EXERCISE OBJECTIVE:
Would you return, word for word, the lines of the data below from the line with "отправиться на консультацию к гематологу в" through the line with "La liste de mariage la mo", and no others?

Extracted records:
######

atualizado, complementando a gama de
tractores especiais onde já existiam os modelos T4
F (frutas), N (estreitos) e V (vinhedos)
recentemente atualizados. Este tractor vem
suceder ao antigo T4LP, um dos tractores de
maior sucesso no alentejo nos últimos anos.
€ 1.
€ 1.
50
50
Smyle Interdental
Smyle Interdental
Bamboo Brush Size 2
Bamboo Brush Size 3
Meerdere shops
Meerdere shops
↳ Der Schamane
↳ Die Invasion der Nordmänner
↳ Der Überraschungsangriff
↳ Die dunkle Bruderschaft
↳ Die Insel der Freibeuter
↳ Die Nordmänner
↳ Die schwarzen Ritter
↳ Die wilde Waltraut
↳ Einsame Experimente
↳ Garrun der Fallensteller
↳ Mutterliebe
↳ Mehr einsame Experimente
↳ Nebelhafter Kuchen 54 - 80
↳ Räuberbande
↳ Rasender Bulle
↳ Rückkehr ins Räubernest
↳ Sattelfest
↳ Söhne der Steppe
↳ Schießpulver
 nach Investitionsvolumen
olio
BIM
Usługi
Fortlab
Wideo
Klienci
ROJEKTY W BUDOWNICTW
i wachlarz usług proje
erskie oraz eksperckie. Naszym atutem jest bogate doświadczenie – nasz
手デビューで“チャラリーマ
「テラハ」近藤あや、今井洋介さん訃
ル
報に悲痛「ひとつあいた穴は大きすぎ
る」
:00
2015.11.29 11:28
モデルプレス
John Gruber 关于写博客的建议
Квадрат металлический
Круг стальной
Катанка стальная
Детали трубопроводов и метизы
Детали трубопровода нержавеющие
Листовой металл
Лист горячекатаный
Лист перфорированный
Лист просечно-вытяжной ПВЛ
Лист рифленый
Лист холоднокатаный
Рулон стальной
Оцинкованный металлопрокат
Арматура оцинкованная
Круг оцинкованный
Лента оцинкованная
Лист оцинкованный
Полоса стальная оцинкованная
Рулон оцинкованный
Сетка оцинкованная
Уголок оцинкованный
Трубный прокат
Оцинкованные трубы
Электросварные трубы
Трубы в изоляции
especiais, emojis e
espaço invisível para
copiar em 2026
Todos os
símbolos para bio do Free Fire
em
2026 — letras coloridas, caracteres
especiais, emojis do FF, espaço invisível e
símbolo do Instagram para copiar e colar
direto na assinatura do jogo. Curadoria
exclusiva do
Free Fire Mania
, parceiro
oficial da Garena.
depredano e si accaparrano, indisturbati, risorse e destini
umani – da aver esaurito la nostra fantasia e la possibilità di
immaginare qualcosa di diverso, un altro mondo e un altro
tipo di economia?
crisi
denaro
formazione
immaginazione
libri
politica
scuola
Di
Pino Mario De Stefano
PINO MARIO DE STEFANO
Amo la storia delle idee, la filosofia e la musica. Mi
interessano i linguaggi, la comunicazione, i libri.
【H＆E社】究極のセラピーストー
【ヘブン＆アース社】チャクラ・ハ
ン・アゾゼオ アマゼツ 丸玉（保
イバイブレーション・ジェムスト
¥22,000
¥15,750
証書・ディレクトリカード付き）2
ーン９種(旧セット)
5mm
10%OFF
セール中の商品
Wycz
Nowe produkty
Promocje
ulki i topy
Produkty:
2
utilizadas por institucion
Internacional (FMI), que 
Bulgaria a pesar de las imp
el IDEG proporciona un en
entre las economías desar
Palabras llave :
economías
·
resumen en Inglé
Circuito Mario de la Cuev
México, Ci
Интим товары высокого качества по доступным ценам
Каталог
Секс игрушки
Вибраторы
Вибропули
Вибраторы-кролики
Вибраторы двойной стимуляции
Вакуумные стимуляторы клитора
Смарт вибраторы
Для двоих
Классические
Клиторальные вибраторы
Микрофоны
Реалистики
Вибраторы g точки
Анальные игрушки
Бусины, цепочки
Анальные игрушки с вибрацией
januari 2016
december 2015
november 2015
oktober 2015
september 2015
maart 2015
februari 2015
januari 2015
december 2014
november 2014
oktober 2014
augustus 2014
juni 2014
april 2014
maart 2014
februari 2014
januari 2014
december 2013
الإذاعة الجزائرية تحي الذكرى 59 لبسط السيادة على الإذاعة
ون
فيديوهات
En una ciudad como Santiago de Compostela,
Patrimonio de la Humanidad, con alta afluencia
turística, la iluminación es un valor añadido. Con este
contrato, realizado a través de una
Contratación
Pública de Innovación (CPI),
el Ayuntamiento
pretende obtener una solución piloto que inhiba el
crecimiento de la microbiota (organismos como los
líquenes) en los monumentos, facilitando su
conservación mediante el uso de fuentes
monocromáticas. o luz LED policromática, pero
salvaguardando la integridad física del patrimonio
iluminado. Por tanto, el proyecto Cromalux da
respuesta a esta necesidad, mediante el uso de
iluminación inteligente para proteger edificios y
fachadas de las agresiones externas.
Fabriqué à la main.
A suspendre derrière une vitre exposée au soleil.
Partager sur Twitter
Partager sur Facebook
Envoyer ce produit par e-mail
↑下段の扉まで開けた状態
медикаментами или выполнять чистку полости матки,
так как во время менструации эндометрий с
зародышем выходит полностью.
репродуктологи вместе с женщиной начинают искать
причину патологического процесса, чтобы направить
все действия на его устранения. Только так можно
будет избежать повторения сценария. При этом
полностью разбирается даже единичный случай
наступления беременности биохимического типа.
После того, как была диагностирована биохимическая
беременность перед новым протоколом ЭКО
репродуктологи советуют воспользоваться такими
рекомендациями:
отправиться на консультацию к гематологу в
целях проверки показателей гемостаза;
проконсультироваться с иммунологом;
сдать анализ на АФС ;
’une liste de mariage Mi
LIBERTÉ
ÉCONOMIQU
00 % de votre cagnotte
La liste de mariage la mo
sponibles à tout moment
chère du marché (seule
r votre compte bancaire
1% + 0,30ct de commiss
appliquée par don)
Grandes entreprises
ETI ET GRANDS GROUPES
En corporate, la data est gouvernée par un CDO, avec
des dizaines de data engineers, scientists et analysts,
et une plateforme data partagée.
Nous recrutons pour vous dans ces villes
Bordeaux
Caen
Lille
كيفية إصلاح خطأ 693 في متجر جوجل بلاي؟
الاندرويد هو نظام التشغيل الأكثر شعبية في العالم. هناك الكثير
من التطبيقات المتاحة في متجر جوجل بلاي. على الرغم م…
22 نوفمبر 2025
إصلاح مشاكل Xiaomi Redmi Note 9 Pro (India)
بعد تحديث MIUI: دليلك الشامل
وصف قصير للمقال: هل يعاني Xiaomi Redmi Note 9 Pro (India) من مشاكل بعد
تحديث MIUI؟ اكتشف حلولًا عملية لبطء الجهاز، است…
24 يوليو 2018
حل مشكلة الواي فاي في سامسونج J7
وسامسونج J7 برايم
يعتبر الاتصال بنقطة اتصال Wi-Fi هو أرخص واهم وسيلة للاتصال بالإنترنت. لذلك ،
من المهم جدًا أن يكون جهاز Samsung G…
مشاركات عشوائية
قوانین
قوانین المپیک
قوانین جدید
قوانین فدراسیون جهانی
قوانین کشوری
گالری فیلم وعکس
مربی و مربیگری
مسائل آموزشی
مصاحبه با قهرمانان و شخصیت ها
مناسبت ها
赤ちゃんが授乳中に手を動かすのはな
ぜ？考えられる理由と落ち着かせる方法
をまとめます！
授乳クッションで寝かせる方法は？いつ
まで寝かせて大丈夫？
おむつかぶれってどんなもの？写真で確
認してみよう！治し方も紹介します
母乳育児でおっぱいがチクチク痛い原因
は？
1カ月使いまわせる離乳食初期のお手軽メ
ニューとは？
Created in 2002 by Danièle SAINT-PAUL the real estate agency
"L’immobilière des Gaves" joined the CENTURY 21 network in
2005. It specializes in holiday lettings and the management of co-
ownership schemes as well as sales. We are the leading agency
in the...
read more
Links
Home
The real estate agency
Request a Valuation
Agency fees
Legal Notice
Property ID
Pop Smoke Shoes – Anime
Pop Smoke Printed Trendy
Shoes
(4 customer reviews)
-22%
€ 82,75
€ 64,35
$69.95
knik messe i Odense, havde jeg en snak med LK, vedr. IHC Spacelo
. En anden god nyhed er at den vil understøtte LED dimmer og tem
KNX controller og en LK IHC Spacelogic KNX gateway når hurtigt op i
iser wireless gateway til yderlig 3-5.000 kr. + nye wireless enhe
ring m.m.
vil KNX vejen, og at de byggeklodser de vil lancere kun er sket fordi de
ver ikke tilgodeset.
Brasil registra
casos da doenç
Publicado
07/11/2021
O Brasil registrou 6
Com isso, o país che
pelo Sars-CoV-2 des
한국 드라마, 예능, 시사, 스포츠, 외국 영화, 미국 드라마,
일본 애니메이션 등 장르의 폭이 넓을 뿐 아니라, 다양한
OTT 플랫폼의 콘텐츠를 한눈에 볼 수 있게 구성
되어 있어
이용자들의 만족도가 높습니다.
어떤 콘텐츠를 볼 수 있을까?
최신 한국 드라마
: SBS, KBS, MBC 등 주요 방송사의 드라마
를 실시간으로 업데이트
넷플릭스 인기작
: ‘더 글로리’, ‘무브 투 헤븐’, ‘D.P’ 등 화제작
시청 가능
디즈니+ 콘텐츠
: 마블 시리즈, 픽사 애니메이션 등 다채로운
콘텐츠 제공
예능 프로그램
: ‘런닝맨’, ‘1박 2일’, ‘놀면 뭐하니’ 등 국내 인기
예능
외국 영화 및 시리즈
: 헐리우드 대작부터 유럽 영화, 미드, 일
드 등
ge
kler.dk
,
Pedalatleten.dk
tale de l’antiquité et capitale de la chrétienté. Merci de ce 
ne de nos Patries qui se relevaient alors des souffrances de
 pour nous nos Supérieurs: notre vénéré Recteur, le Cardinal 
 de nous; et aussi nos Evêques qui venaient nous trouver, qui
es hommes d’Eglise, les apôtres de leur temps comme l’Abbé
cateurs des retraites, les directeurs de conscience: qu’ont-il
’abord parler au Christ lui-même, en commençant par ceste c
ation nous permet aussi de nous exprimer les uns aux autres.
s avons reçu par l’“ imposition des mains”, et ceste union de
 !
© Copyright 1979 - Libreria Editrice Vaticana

######

COMPLETED EXERCISE:
отправиться на консультацию к гематологу в
целях проверки показателей гемостаза;
проконсультироваться с иммунологом;
сдать анализ на АФС ;
’une liste de mariage Mi
LIBERTÉ
ÉCONOMIQU
00 % de votre cagnotte
La liste de mariage la mo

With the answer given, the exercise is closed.